### WHAT TO WORK ON
Reproduce word for word the stretch of the speed-cube forum thread below that starts at the words "well is there" and stops after "zhanchi so yeah.".

### SOURCE DOCUMENT
Anyway, any review on the DianMa? Looks really great. Check out my mechanism pics i posted earlier.


----------



## Cuberulz10 (Mar 17, 2014)

aHappyAsian said:


> I highly doubt its the cubes fault, I will admit that there are always duds but the zhanchi is a really good cube.


I guess mine's a dud. Even before disassembly, it couldn't cut 45 and locked up a lot. The screws kept unscrewing.


----------



## Cuberulz10 (Mar 17, 2014)

aHappyAsian said:


> Try practicing on a really lubed rubiks brand that will get your turning really precise


I do that. average 35.


----------



## Cuberulz10 (Mar 17, 2014)

Rocky0701 said:


> Like aHappyAsian said, or you could tighten your tensions a lot to get your turning style better.


My tensions tight? my turning style fits my zhanchi, just it pops, locks up and cant cut


----------



## Cuberulz10 (Mar 17, 2014)

Soren333 said:


> Try tensioning your zhanchi this way then.


Umm... That is the tutorial i used. it always failed, maybe 1 side could do 45, the rest were bad. My cube was a dud, i think. Thanks anyway


----------



## Cuberulz10 (Mar 17, 2014)

dianma is cheap compared to other moyu cubes. is it moyu or yj?


----------



## ILMZS20 (Mar 17, 2014)

Cuberulz10 said:


> My average is around 30 with my horrible zhanchi. Would you recommend this?



well is there any reason your zhanchi is horrible other than the setup? like no lube/ too much lube, bad tension? cause your moyu wont be much better after awhile if you do the same to it that you did to your zhanchi so yeah.

### DATA PROVIDED
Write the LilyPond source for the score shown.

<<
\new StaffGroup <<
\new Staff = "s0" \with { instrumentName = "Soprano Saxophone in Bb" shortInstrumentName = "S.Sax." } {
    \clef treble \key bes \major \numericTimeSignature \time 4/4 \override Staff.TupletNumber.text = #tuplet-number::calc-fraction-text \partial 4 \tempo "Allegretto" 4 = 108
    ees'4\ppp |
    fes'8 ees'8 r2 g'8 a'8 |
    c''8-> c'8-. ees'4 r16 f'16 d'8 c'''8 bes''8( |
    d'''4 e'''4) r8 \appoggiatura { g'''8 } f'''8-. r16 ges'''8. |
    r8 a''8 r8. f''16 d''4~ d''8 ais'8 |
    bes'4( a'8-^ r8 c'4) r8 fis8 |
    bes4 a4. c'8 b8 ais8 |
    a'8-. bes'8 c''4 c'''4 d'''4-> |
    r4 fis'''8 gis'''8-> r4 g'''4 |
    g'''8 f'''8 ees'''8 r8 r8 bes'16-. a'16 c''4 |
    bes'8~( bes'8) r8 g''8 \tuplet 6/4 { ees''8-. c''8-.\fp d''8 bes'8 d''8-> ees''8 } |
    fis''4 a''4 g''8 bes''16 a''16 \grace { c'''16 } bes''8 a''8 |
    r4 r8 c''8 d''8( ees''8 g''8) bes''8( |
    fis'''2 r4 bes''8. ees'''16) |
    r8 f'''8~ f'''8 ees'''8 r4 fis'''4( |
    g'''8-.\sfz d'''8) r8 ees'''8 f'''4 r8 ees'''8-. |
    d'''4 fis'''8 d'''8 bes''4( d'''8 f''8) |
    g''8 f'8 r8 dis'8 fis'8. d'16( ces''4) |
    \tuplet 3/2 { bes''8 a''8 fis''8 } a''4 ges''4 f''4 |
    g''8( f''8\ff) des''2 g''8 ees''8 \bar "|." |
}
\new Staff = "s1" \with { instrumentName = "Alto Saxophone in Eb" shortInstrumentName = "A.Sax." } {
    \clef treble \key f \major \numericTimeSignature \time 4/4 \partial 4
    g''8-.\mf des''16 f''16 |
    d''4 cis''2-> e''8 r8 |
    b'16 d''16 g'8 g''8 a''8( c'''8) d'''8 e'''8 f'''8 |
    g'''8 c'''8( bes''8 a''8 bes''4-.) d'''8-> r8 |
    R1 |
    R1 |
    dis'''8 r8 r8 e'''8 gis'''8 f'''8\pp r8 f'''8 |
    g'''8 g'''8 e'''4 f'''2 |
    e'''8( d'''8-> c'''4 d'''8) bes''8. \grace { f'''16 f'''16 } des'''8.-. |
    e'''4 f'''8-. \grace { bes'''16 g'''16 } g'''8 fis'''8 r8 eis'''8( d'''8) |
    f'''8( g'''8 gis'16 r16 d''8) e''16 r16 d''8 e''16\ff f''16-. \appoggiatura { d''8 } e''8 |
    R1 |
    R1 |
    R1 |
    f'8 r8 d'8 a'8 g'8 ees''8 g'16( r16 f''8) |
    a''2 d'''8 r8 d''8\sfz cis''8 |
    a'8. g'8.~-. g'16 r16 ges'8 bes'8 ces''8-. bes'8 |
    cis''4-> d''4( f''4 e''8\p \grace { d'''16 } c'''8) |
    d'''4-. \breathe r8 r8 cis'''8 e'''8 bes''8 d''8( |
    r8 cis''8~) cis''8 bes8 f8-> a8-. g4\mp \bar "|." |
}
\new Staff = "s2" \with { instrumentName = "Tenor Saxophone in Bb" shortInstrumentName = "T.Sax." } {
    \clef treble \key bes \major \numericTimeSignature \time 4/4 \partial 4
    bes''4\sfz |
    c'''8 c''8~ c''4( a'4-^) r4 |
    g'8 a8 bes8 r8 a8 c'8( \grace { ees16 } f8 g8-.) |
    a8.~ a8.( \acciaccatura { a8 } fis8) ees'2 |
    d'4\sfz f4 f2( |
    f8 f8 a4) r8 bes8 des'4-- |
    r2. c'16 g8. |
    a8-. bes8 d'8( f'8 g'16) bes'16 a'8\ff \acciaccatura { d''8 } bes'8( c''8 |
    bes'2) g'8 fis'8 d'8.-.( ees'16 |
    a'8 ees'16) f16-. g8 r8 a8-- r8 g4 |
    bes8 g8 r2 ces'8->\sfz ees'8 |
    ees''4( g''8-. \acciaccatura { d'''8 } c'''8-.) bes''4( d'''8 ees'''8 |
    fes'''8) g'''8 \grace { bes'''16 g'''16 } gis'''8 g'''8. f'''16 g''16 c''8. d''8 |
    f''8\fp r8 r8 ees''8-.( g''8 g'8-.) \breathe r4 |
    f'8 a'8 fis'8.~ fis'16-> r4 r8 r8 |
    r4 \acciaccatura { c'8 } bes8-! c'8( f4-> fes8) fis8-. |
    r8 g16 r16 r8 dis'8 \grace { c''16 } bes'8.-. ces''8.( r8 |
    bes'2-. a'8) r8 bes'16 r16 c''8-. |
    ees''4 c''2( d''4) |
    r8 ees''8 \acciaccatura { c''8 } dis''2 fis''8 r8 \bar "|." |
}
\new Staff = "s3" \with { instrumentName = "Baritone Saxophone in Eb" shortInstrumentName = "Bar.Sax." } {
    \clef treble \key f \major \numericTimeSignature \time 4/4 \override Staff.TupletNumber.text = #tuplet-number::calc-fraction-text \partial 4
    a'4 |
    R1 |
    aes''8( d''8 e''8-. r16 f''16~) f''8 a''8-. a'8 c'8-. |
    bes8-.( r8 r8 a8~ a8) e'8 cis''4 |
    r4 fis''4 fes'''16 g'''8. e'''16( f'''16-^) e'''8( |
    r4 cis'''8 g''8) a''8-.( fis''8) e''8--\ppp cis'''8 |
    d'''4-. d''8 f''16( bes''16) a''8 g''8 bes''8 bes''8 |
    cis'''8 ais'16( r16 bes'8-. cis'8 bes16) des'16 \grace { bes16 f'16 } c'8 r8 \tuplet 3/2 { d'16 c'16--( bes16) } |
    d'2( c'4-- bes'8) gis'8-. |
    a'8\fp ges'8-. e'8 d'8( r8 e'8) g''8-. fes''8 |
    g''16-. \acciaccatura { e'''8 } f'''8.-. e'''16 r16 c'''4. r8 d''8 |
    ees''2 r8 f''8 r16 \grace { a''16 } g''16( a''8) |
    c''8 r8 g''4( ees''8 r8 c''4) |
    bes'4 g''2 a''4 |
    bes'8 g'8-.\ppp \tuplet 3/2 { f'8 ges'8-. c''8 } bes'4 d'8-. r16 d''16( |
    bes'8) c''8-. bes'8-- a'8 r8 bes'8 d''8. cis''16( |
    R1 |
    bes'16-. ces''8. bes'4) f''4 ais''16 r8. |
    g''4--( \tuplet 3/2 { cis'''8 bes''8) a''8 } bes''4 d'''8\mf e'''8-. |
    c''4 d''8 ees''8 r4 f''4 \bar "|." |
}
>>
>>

### ANSWER BELOW
well is there any reason your zhanchi is horrible other than the setup? like no lube/ too much lube, bad tension? cause your moyu wont be much better after awhile if you do the same to it that you did to your zhanchi so yeah.